# Your assignment
Reproduce all the lines below exactly and omit the images.

# Given material
□ □ □ □

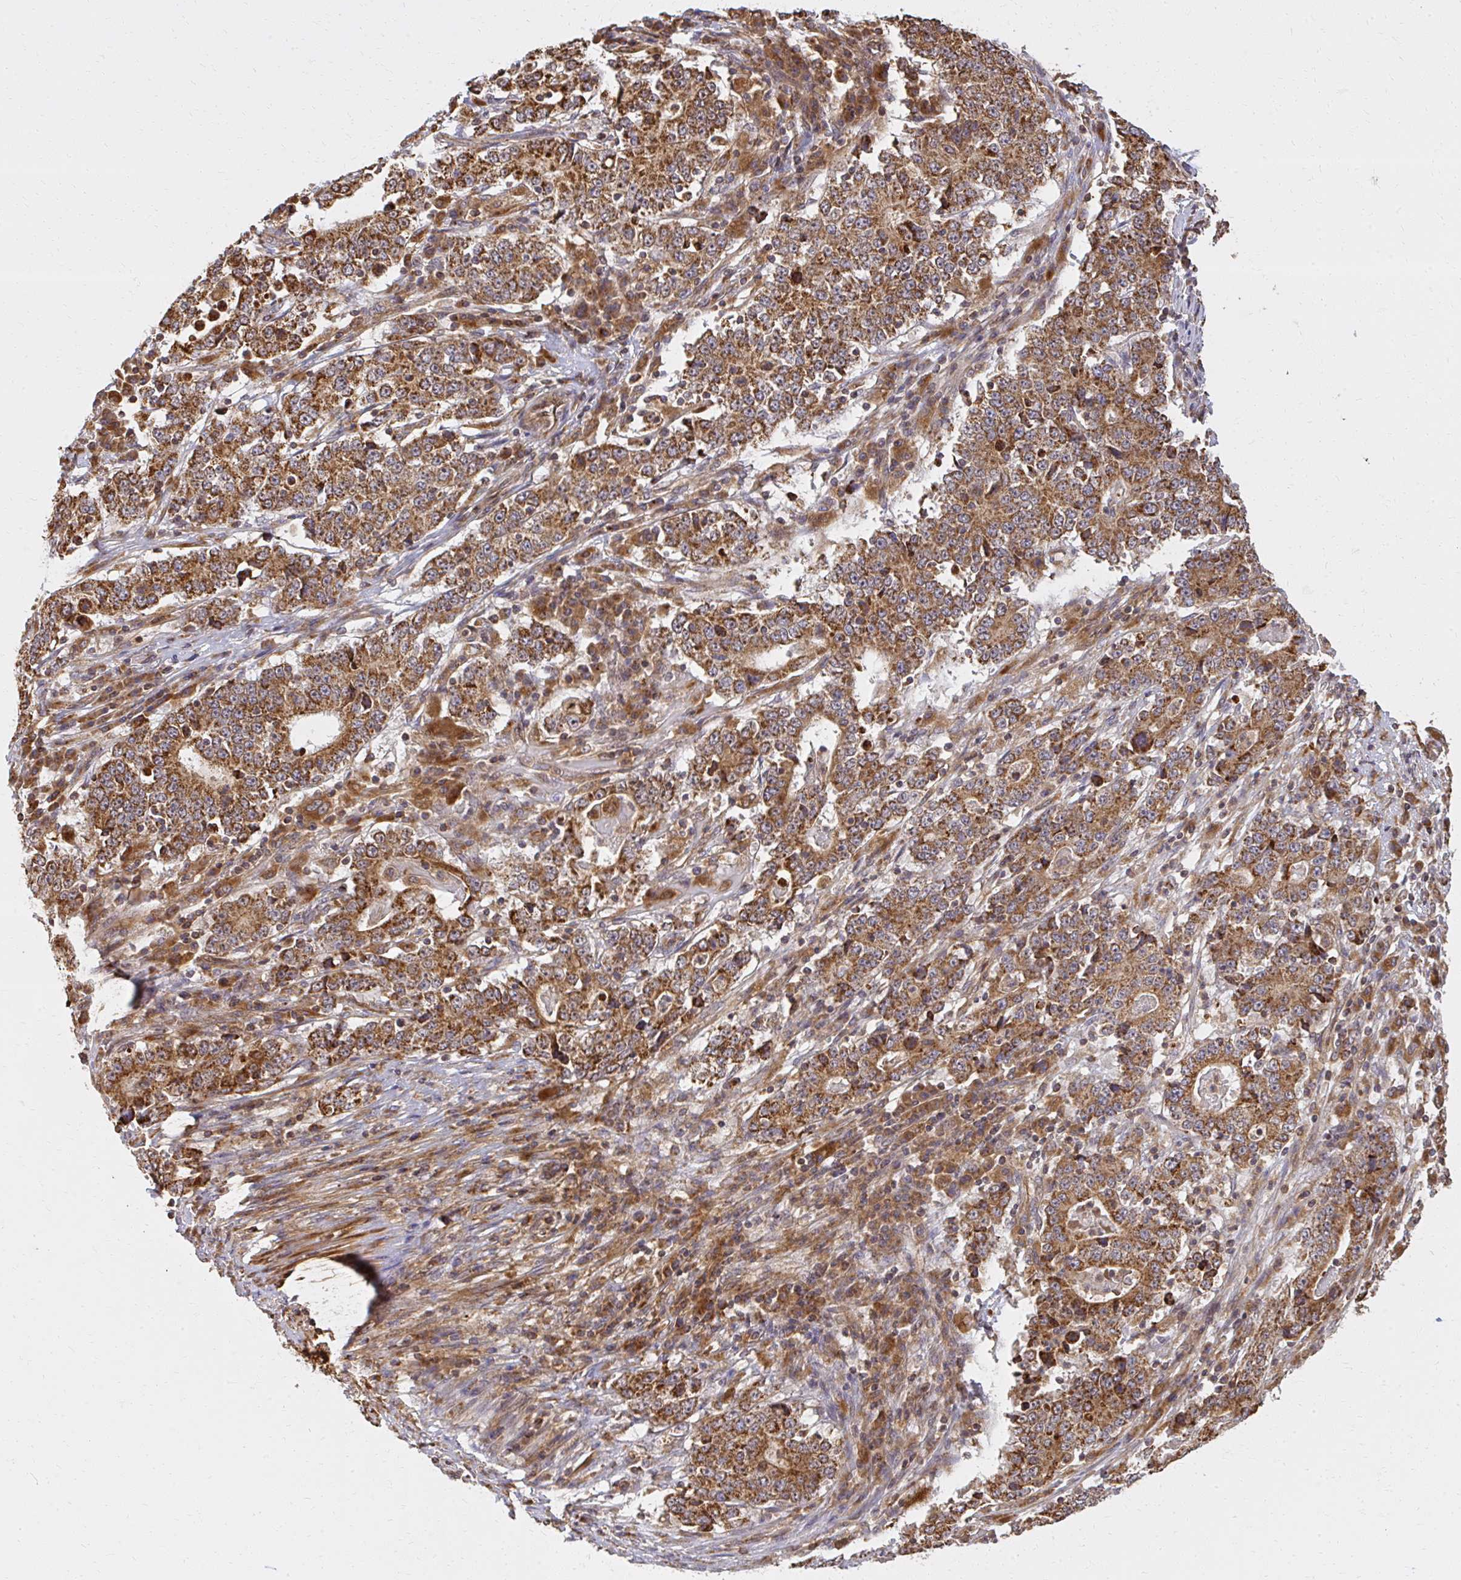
{"staining": {"intensity": "strong", "quantity": ">75%", "location": "cytoplasmic/membranous"}, "tissue": "stomach cancer", "cell_type": "Tumor cells", "image_type": "cancer", "snomed": [{"axis": "morphology", "description": "Adenocarcinoma, NOS"}, {"axis": "topography", "description": "Stomach"}], "caption": "Immunohistochemical staining of stomach cancer displays high levels of strong cytoplasmic/membranous expression in about >75% of tumor cells. The protein of interest is stained brown, and the nuclei are stained in blue (DAB IHC with brightfield microscopy, high magnification).", "gene": "GNS", "patient": {"sex": "male", "age": 59}}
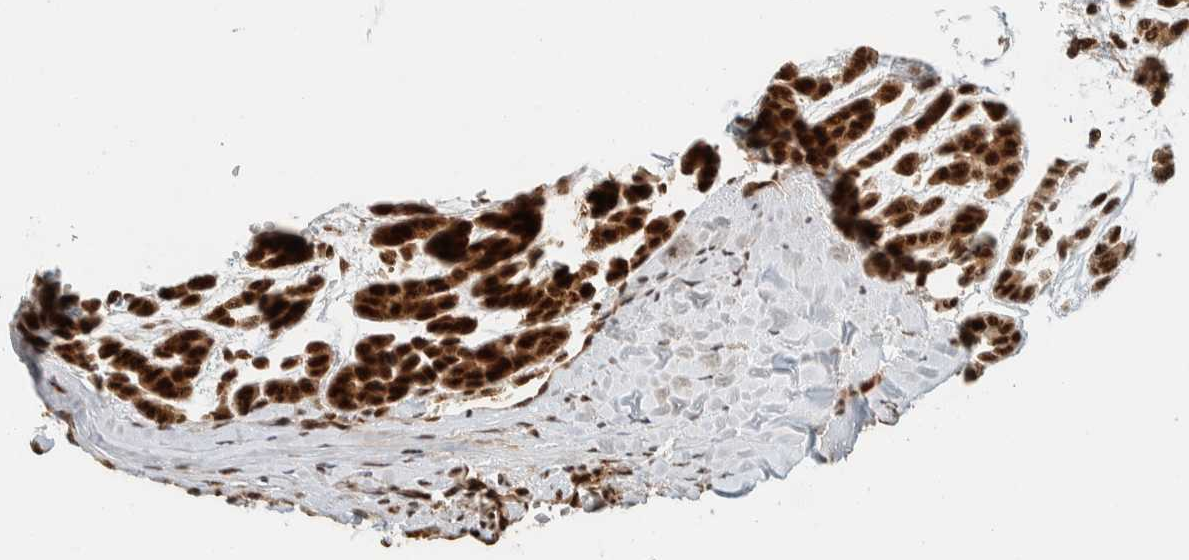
{"staining": {"intensity": "strong", "quantity": ">75%", "location": "cytoplasmic/membranous,nuclear"}, "tissue": "head and neck cancer", "cell_type": "Tumor cells", "image_type": "cancer", "snomed": [{"axis": "morphology", "description": "Adenocarcinoma, NOS"}, {"axis": "morphology", "description": "Adenoma, NOS"}, {"axis": "topography", "description": "Head-Neck"}], "caption": "Immunohistochemical staining of human head and neck adenoma exhibits strong cytoplasmic/membranous and nuclear protein expression in approximately >75% of tumor cells.", "gene": "SIK1", "patient": {"sex": "female", "age": 55}}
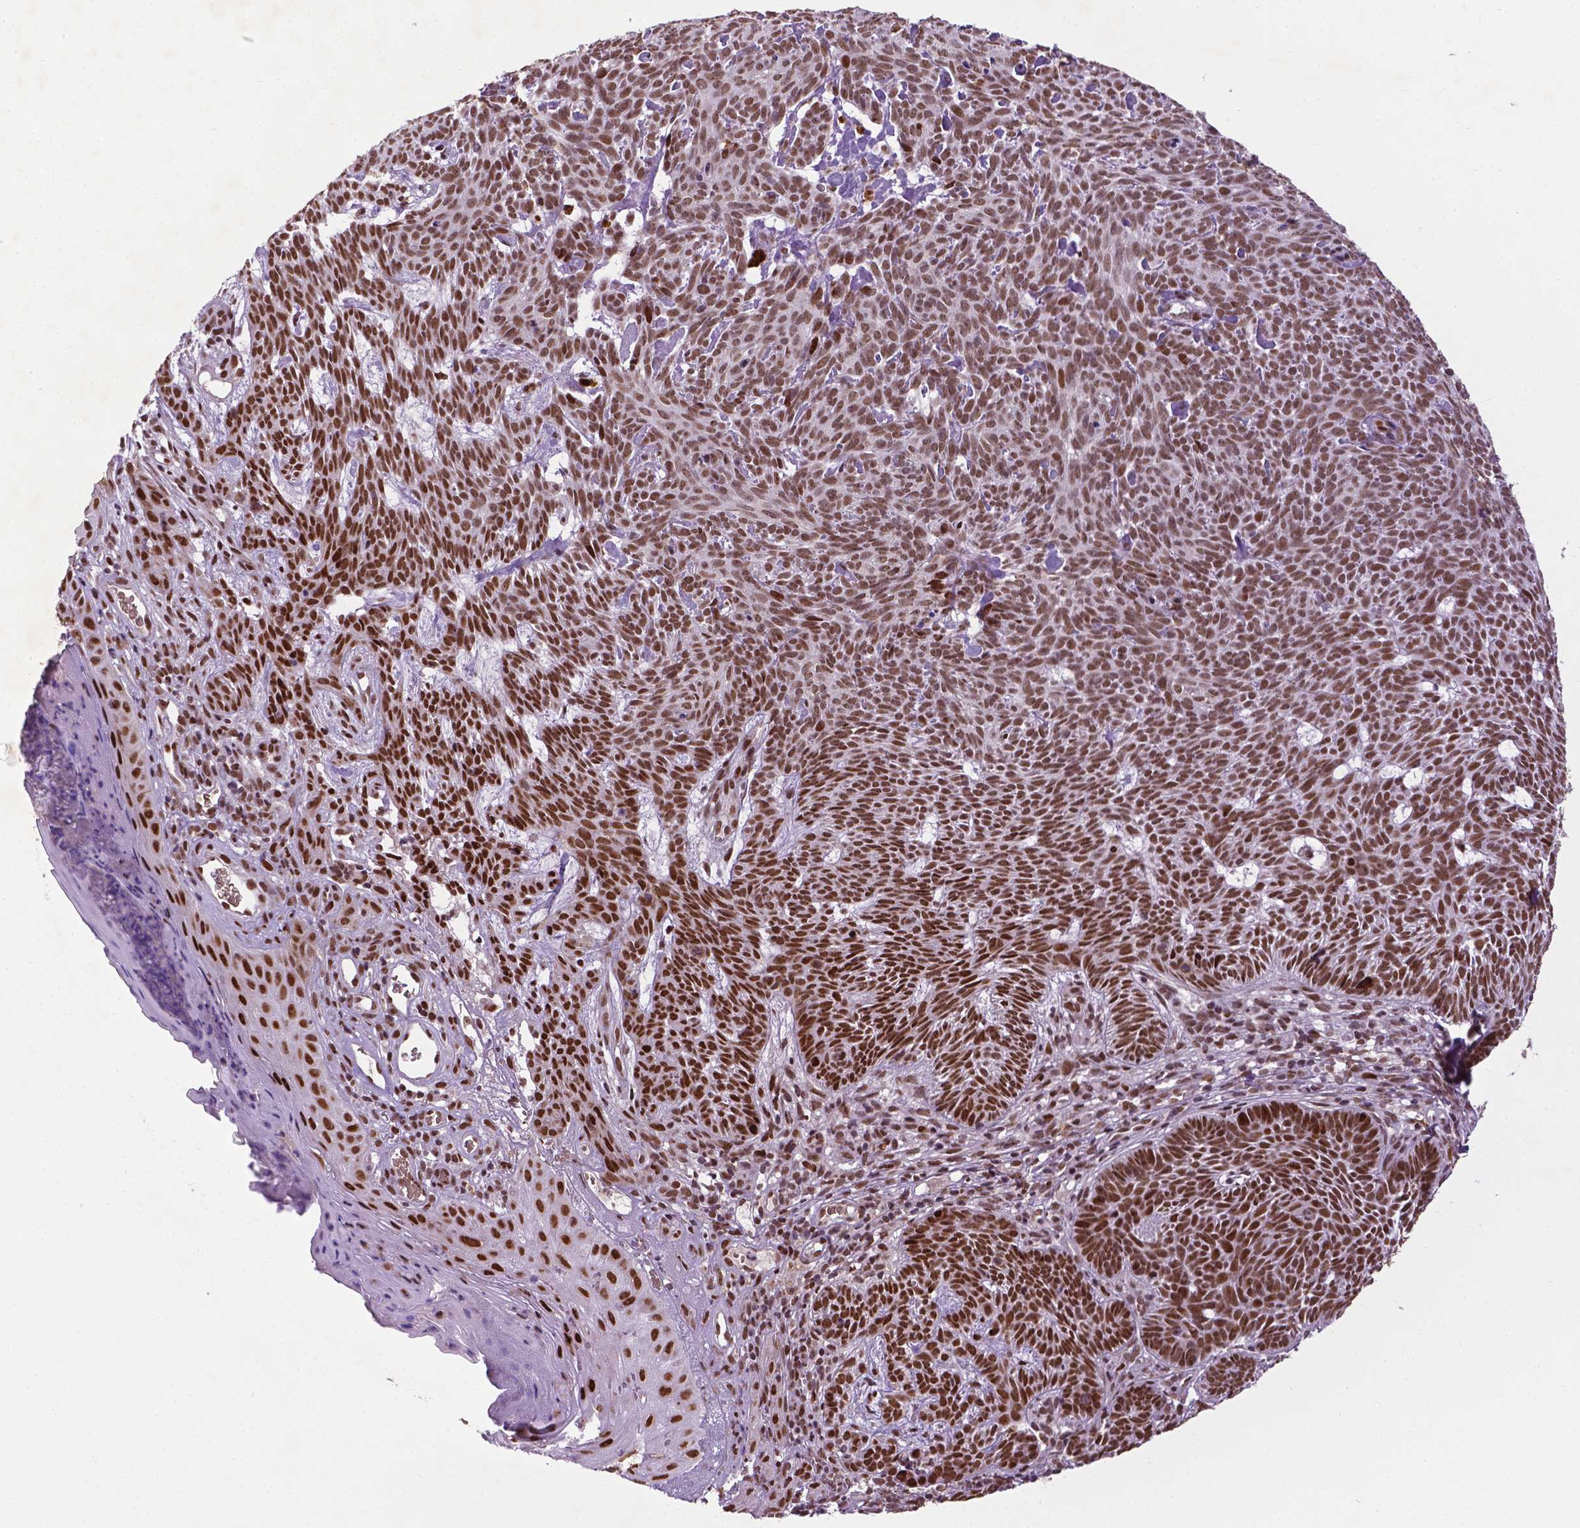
{"staining": {"intensity": "strong", "quantity": ">75%", "location": "nuclear"}, "tissue": "skin cancer", "cell_type": "Tumor cells", "image_type": "cancer", "snomed": [{"axis": "morphology", "description": "Basal cell carcinoma"}, {"axis": "topography", "description": "Skin"}], "caption": "Brown immunohistochemical staining in basal cell carcinoma (skin) exhibits strong nuclear expression in approximately >75% of tumor cells. The protein is shown in brown color, while the nuclei are stained blue.", "gene": "ZNF41", "patient": {"sex": "male", "age": 59}}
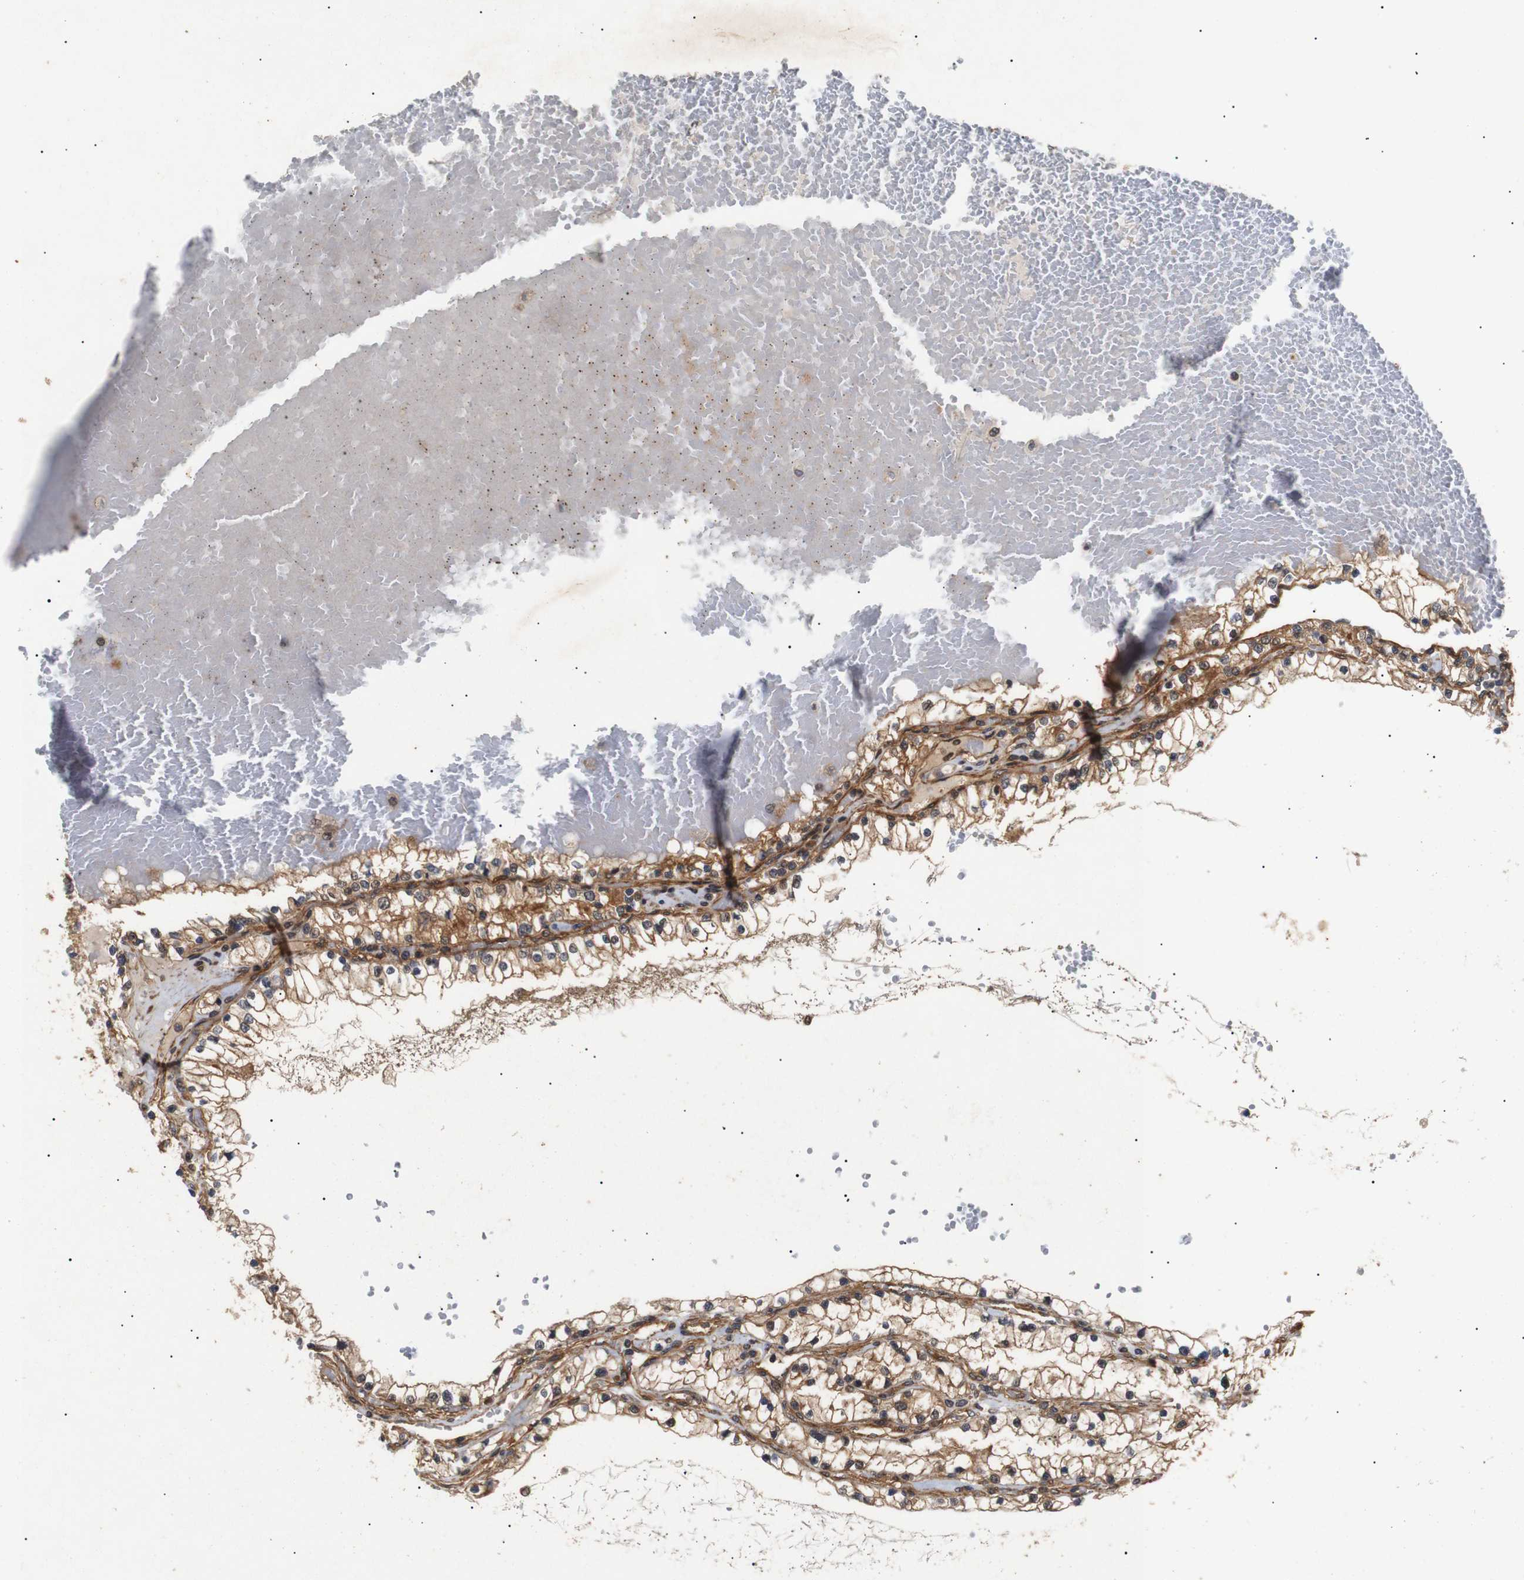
{"staining": {"intensity": "moderate", "quantity": ">75%", "location": "cytoplasmic/membranous"}, "tissue": "renal cancer", "cell_type": "Tumor cells", "image_type": "cancer", "snomed": [{"axis": "morphology", "description": "Adenocarcinoma, NOS"}, {"axis": "topography", "description": "Kidney"}], "caption": "High-power microscopy captured an immunohistochemistry image of renal adenocarcinoma, revealing moderate cytoplasmic/membranous expression in approximately >75% of tumor cells.", "gene": "PAWR", "patient": {"sex": "male", "age": 68}}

□ □ □ □

# Written response
{"staining": {"intensity": "strong", "quantity": ">75%", "location": "cytoplasmic/membranous"}, "tissue": "stomach cancer", "cell_type": "Tumor cells", "image_type": "cancer", "snomed": [{"axis": "morphology", "description": "Adenocarcinoma, NOS"}, {"axis": "topography", "description": "Stomach"}], "caption": "Immunohistochemical staining of stomach cancer displays high levels of strong cytoplasmic/membranous expression in about >75% of tumor cells. The protein of interest is stained brown, and the nuclei are stained in blue (DAB IHC with brightfield microscopy, high magnification).", "gene": "GNS", "patient": {"sex": "male", "age": 59}}
{"staining": {"intensity": "strong", "quantity": ">75%", "location": "cytoplasmic/membranous,nuclear"}, "tissue": "head and neck cancer", "cell_type": "Tumor cells", "image_type": "cancer", "snomed": [{"axis": "morphology", "description": "Adenocarcinoma, NOS"}, {"axis": "morphology", "description": "Adenoma, NOS"}, {"axis": "topography", "description": "Head-Neck"}], "caption": "Immunohistochemical staining of human head and neck adenoma exhibits strong cytoplasmic/membranous and nuclear protein expression in approximately >75% of tumor cells.", "gene": "SIK1", "patient": {"sex": "female", "age": 55}}
{"staining": {"intensity": "strong", "quantity": ">75%", "location": "nuclear"}, "tissue": "skin cancer", "cell_type": "Tumor cells", "image_type": "cancer", "snomed": [{"axis": "morphology", "description": "Basal cell carcinoma"}, {"axis": "topography", "description": "Skin"}], "caption": "Brown immunohistochemical staining in basal cell carcinoma (skin) exhibits strong nuclear expression in approximately >75% of tumor cells. The protein is shown in brown color, while the nuclei are stained blue.", "gene": "ZNF41", "patient": {"sex": "male", "age": 59}}
{"staining": {"intensity": "moderate", "quantity": ">75%", "location": "cytoplasmic/membranous"}, "tissue": "renal cancer", "cell_type": "Tumor cells", "image_type": "cancer", "snomed": [{"axis": "morphology", "description": "Adenocarcinoma, NOS"}, {"axis": "topography", "description": "Kidney"}], "caption": "High-power microscopy captured an immunohistochemistry image of renal adenocarcinoma, revealing moderate cytoplasmic/membranous expression in approximately >75% of tumor cells.", "gene": "PAWR", "patient": {"sex": "male", "age": 68}}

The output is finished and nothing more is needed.